This story by Timm Herdt appeared Aug. 24, 2010 in the Ventura County Star.
Here’s a little piece of information that will probably surprise you if all you know about public employee pensions is what you’ve picked up from recent political rhetoric: Among the 492,000 retired government workers receiving checks from the state’s Public Employees’ Retirement System, the average monthly benefit is $2,188, and 78 percent receive $3,000 a month or less.
And here’s more little-known information that somehow has been absent from the political dialogue: Among all workers, the percentage covered by pensions has fallen by half over the last 30 years, to 20 percent.
During the same period, of course, there was a concurrent increase in the percentage of workers covered by 401(k) and other defined-contribution retirement plans.
For the majority of workers, the end result has been negative. “The decline in defined-benefit benefits is greater than the increase in income from defined-contribution accounts,” the Social Security Administration concluded in a recent study.
In a 2007 study — before a stock market crash stripped most 401(k) accounts of 20 percent to 30 percent of their value — the Congressional Research Service determined that the median retirement account balance of households headed by individuals ages 55-64 was $100,000. If converted to an annuity upon retirement, that would produce a monthly income of about $700.

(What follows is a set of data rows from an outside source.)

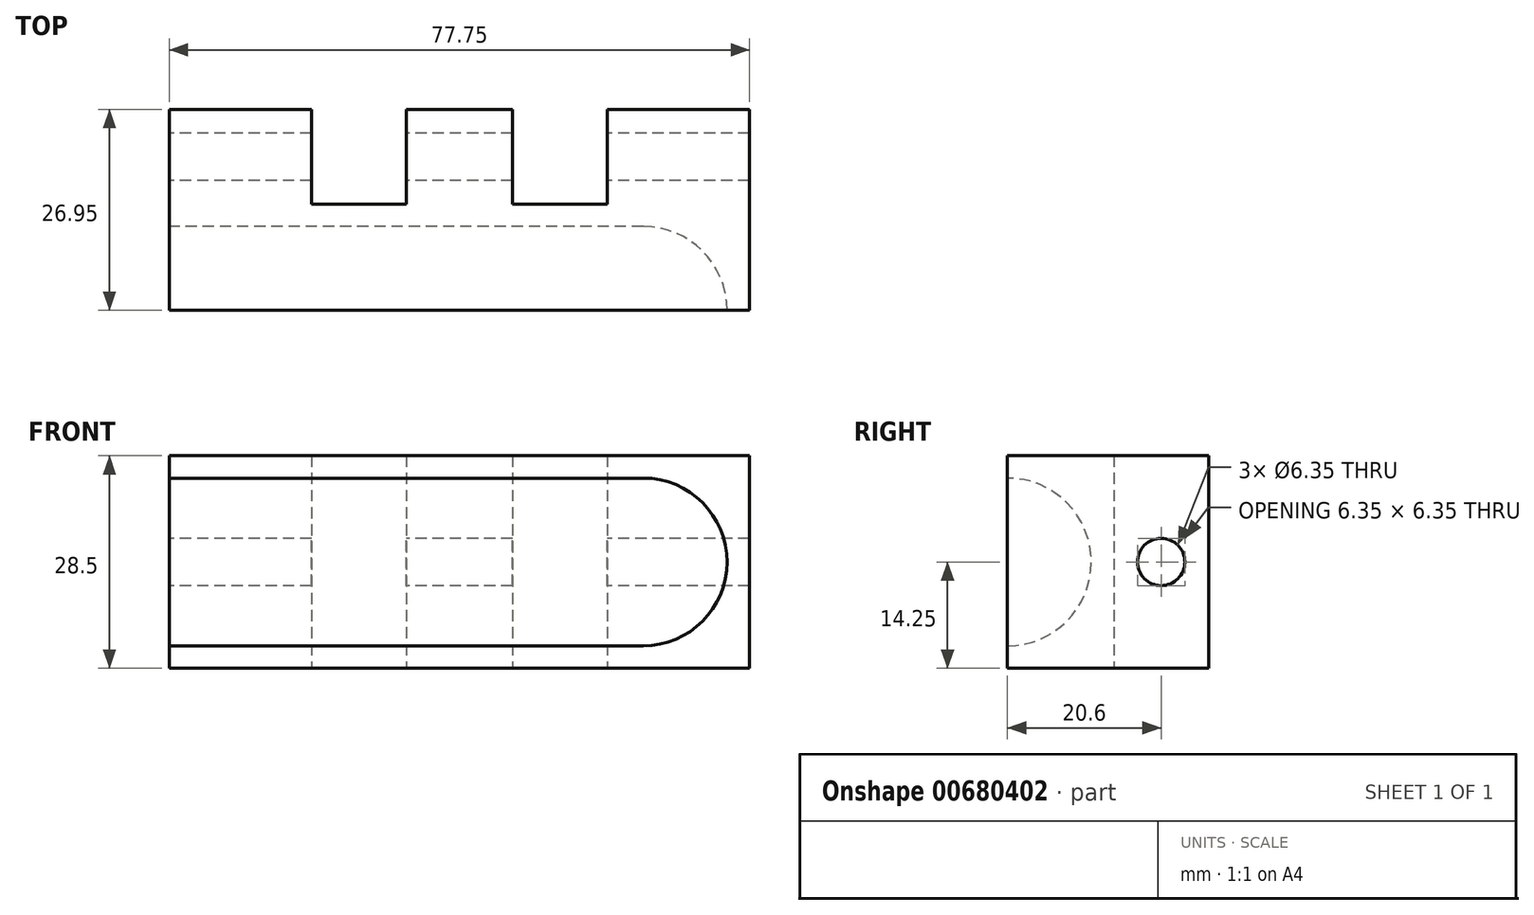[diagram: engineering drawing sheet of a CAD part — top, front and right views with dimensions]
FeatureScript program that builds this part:
annotation { "Feature Type Name" : "Feature", "Feature Type Description" : "" }
export const myFeature = defineFeature(function(context is Context, id is Id, definition is map)
    precondition{}
    {
        {
            var Q0;
            Q0=qCreatedBy(makeId("Front.planeOp"),FACE);
            var sketch = newSketch(context, id + "F0", { "sketchPlane" : qUnion([Q0])});
            skArc(sketch, "E0", {"start": v(31.75, -11.25) * mm, "mid": v(39.7, -7.95) * mm, "end": v(43, 0) * mm});
            skLineSegment(sketch, "E1", {"start": v(0, 11.25) * mm, "end": v(0, -11.25) * mm, "construction": true});
            skLineSegment(sketch, "E2", {"start": v(0, 0) * mm, "end": v(56, 0) * mm, "construction": true});
            skLineSegment(sketch, "E3", {"start": v(31.75, -11.25) * mm, "end": v(0, -11.25) * mm});
            skPoint(sketch, "E4.MirrorCS.end.orphan", {"position": v(0, 11.25) * mm});
            skPoint(sketch, "E5.MirrorCS.end.orphan", {"position": v(0, -11.25) * mm});
            skLineSegment(sketch, "E6.MirrorCS", {"start": v(-31.75, -11.25) * mm, "end": v(0, -11.25) * mm});
            skLineSegment(sketch, "E7", {"start": v(-31.75, -14.25) * mm, "end": v(-31.75, -11.25) * mm});
            skLineSegment(sketch, "E8", {"start": v(-31.75, -14.25) * mm, "end": v(31.75, -14.25) * mm});
            skArc(sketch, "E9", {"start": v(31.75, -14.25) * mm, "mid": v(41.83, -10.08) * mm, "end": v(46, 0) * mm});
            skLineSegment(sketch, "E10", {"start": v(43, 0) * mm, "end": v(46, 0) * mm});
            skSolve(sketch);
        }
        {
            var Q0;
            Q0=qSketchRegion(id+"F0",true);
            var Q1;
            Q1=sQuery(id+"F0.wireOp",EDGE,"E2");
            revolve(context, id + "F1", {"entities" : qUnion([Q0]), "axis" : qUnion([Q1]), "revolveType" : RevolveType.ONE_DIRECTION, "angle" : 180 * degree});
        }
        {
            var Q0;
            Q0=qCreatedBy(makeId("Right.planeOp"),FACE);
            var sketch = newSketch(context, id + "F2", { "sketchPlane" : qUnion([Q0])});
            skLineSegment(sketch, "E11", {"start": v(26.95, -8.53) * mm, "end": v(26.95, 11.07) * mm});
            skSolve(sketch);
        }
        {
            var Q0;
            Q0=qBodyType(qCreatedBy(id+"F2",EDGE),BodyType.WIRE);
            var Q1;
            Q1=qCreatedBy(makeId("Front.planeOp"),FACE);
            cPlane(context, id + "F3", {"entities" : qUnion([Q0, Q1]), "cplaneType" : CPlaneType.LINE_ANGLE, "offset" : 25.4 * mm, "angle" : 0 * degree, "width" : 152.4 * mm, "height" : 152.4 * mm});
        }
        {
            var Q0;
            Q0=qCreatedBy(id+"F3.planeOp",FACE);
            var sketch = newSketch(context, id + "F4", { "sketchPlane" : qUnion([Q0])});
            skLineSegment(sketch, "E12.MirrorCS", {"start": v(-46, 14.25) * mm, "end": v(31.75, 14.25) * mm});
            skLineSegment(sketch, "E13.MirrorCS", {"start": v(-46, -14.25) * mm, "end": v(-46, 14.25) * mm});
            skLineSegment(sketch, "E14.MirrorCS", {"start": v(31.75, -14.25) * mm, "end": v(31.75, 14.25) * mm});
            skLineSegment(sketch, "E15.MirrorCS", {"start": v(-46, -14.25) * mm, "end": v(31.75, -14.25) * mm});
            skLineSegment(sketch, "E16", {"start": v(-46, 0) * mm, "end": v(-46, -20.05) * mm, "construction": true});
            skSolve(sketch);
        }
        {
            var Q0;
            Q0=makeQuery(id+"F4.imprint","IMPRINT",FACE,{"disambiguationData":[TD([[makeQuery(id+"F4.imprint","IMPRINT",EDGE,{"derivedFrom":sQuery(id+"F4.wireOp",EDGE,"E12.MirrorCS")}),-1.0]])]});
            var Q1;
            Q1=makeQuery(id+"F4.imprint","IMPRINT",FACE,{"disambiguationData":[TD([[makeQuery(id+"F4.imprint","IMPRINT",EDGE,{"derivedFrom":sQuery(id+"F4.wireOp",EDGE,"n8HN8Yoi-FMpD-m4Aa-9D2k-B1jSctUaQO8O.bottom")}),1.0]])]});
            var Q2;
            Q2=makeQuery(id+"F1.opRevolve","SWEPT_FACE",FACE,{"disambiguationData":[OSD([sQuery(id+"F0.wireOp",EDGE,"E8")])]});
            extrude(context, id + "F5", {"entities" : qUnion([Q0, Q1]), "operationType" : NewBodyOperationType.ADD, "endBound" : BoundingType.UP_TO_SURFACE, "oppositeDirection" : true, "depth" : 25.4 * mm, "endBoundEntityFace" : qUnion([Q2]), "offsetDistance" : 25.4 * mm});
        }
        {
            var Q0;
            Q0=makeQuery(id+"F5.opExtrude","SWEPT_FACE",FACE,{"disambiguationData":[OSD([sQuery(id+"F4.wireOp",EDGE,"c5c998f1-e7e6-4946-a863-416f278517182.MirrorCS"),sQuery(id+"F4.wireOp",EDGE,"E14.MirrorCS")])]});
            var sketch = newSketch(context, id + "F6", { "sketchPlane" : qUnion([Q0])});
            skLineSegment(sketch, "E17", {"start": v(-26.95, 0) * mm, "end": v(-20.6, 0) * mm, "construction": true});
            skCircle(sketch, "E18", {"center": v(-20.6, 0) * mm, "radius": 3.18 * mm});
            skSolve(sketch);
        }
        {
            var Q0;
            Q0=qSketchRegion(id+"F6",true);
            extrude(context, id + "F7", {"entities" : qUnion([Q0]), "operationType" : NewBodyOperationType.REMOVE, "endBound" : BoundingType.THROUGH_ALL, "oppositeDirection" : true, "depth" : 25.4 * mm, "offsetDistance" : 25.4 * mm});
        }
        {
            var Q0;
            Q0=makeQuery(id+"F5.opExtrude","SWEPT_FACE",FACE,{"disambiguationData":[OSD([sQuery(id+"F4.wireOp",EDGE,"E13.MirrorCS")])]});
            var sketch = newSketch(context, id + "F8", { "sketchPlane" : qUnion([Q0])});
            skArc(sketch, "E19.0", {"start": v(0, 14.25) * mm, "mid": v(14.25, 0) * mm, "end": v(0, -14.25) * mm});
            skLineSegment(sketch, "E20.0", {"start": v(0, 14.25) * mm, "end": v(0, -14.25) * mm});
            skSolve(sketch);
        }
        {
            var Q0;
            Q0=makeQuery(id+"F8.imprint","IMPRINT",FACE,{"disambiguationData":[TD([[makeQuery(id+"F8.imprint","IMPRINT",EDGE,{"derivedFrom":sQuery(id+"F8.wireOp",EDGE,"E19.0")}),-1.0]])]});
            var Q1;
            Q1=makeQuery(id+"F1.opRevolve","SWEPT_FACE",FACE,{"disambiguationData":[OSD([sQuery(id+"F0.wireOp",EDGE,"E9")])]});
            var Q2;
            Q2=makeQuery(id+"F1.opRevolve","SWEPT_BODY",BODY,{"disambiguationData":[OSD([sQuery(id+"F0.wireOp",EDGE,"E0"),sQuery(id+"F0.wireOp",EDGE,"E3"),sQuery(id+"F0.wireOp",EDGE,"E6.MirrorCS"),sQuery(id+"F0.wireOp",EDGE,"E7"),sQuery(id+"F0.wireOp",EDGE,"E8"),sQuery(id+"F0.wireOp",EDGE,"E9"),sQuery(id+"F0.wireOp",EDGE,"E10")])]});
            extrude(context, id + "F9", {"entities" : qUnion([Q0]), "operationType" : NewBodyOperationType.ADD, "endBound" : BoundingType.UP_TO_SURFACE, "oppositeDirection" : true, "depth" : 25.4 * mm, "endBoundEntityFace" : qUnion([Q1]), "endBoundEntityBody" : qUnion([Q2]), "offsetDistance" : 25.4 * mm});
        }
        {
            var Q0;
            Q0=makeQuery(id+"F5.opExtrude","SWEPT_FACE",FACE,{"disambiguationData":[OSD([sQuery(id+"F4.wireOp",EDGE,"E15.MirrorCS")])]});
            var sketch = newSketch(context, id + "F10", { "sketchPlane" : qUnion([Q0])});
            skLineSegment(sketch, "E21.bottom", {"start": v(26.95, -26.95) * mm, "end": v(14.25, -26.95) * mm});
            skLineSegment(sketch, "E21.top", {"start": v(26.95, -14.25) * mm, "end": v(14.25, -14.25) * mm});
            skLineSegment(sketch, "E21.left", {"start": v(26.95, -26.95) * mm, "end": v(26.95, -14.25) * mm});
            skLineSegment(sketch, "E21.right", {"start": v(14.25, -26.95) * mm, "end": v(14.25, -14.25) * mm});
            skLineSegment(sketch, "E22.bottom", {"start": v(0, -26.95) * mm, "end": v(-12.7, -26.95) * mm});
            skLineSegment(sketch, "E22.top", {"start": v(0, -14.25) * mm, "end": v(-12.7, -14.25) * mm});
            skLineSegment(sketch, "E22.left", {"start": v(0, -26.95) * mm, "end": v(0, -14.25) * mm});
            skLineSegment(sketch, "E22.right", {"start": v(-12.7, -26.95) * mm, "end": v(-12.7, -14.25) * mm});
            skSolve(sketch);
        }
        {
            var Q0;
            Q0 = qSketchRegion(id + "F10", true);
            extrude(context, id + "F11", {"entities" : qUnion([Q0]), "operationType" : NewBodyOperationType.REMOVE, "endBound" : BoundingType.THROUGH_ALL, "oppositeDirection" : true, "depth" : 25.4 * mm, "offsetDistance" : 25.4 * mm});
        }
    });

Bottom line: Since even a very modest pension (1 percent of salary times years of service) would have produced a $1,250 per month benefit for a $50,000-a-year worker after 30 years of service, workers would have been much better off with a pension than with a 401(k).
But even those with 401(k)’s are in a privileged group. An estimated 43 percent of California workers are employed in jobs that offer no retirement benefits at all. That being the case, about 40 percent of today’s about-to-retire baby boomers will have to rely on Social Security checks, which average $1,081 a month in California, for more than 90 percent of their retirement incomes.
“I think we have a looming retirement crisis in the United States,” says Sanford Jacoby, a professor of management and public policy at UCLA’s Anderson School of Management. “The writing is on the wall. And since the financial crisis, things have gone from bad to worse.”
I spoke with Jacoby this week after reading an Op-Ed essay of his published last week in the Sacramento Bee. In it, he challenged the argument that “overly generous benefits negotiated by the state’s public employee unions” are the cause of California’s budget problems.
He noted that California’s public pension fund is better positioned to meet its obligations than those in most other states, that among the states in the worst shape are those with very low public-sector unionization rates, and that the stock market crash in 2009 “walloped” all pension funds.
Jacoby expressed support for some common-sense changes in public pensions, such as closing loopholes that allow some people to collect more than 90 percent of their pre-retirement wages, limiting multiple pensions and forbidding public agencies from taking a contribution holiday during good times, as California did during the stock market bubble.
But most important, he wrote, is that Californians focus on the bigger picture of retirement security.
“People look at public employees and there is a certain amount of envy,” he told me. “There are folks out there stoking the fires of envy, hoping to fuel the politics of resentment. It’s not going to solve the wider problem.”
While there are things that public agencies and their unions can and should do to curb too-lavish pensions for top managers and high-wage workers, it makes no sense for the public to begrudge the $2,200-a-month pensions of retired school bus drivers, DMV clerks and city maintenance workers.
The massive move away from guaranteed benefits in favor of individual investment accounts has been a boon to Wall Street, but a bust for most private-sector workers.
A large-scale return to private-sector pensions is not only unlikely, but also unwise, given that they can’t be transferred from job to job in today’s mobile and fast-changing workplace.
It’s time to think about a third way, such as mandatory retirement accounts run by Social Security that would guarantee a modest investment return.
For the generation of workers over 40 or 45, it may already be too late.
“One of the things that motivated Social Security is that in those days there was considerable indigence among the elderly. That was a serious problem,” Jacoby said. “Today, many people have no savings, or very small savings, and no pension. In some ways, it’s a little bit of back to the future.”
Timm Herdt is chief of The Star state bureau.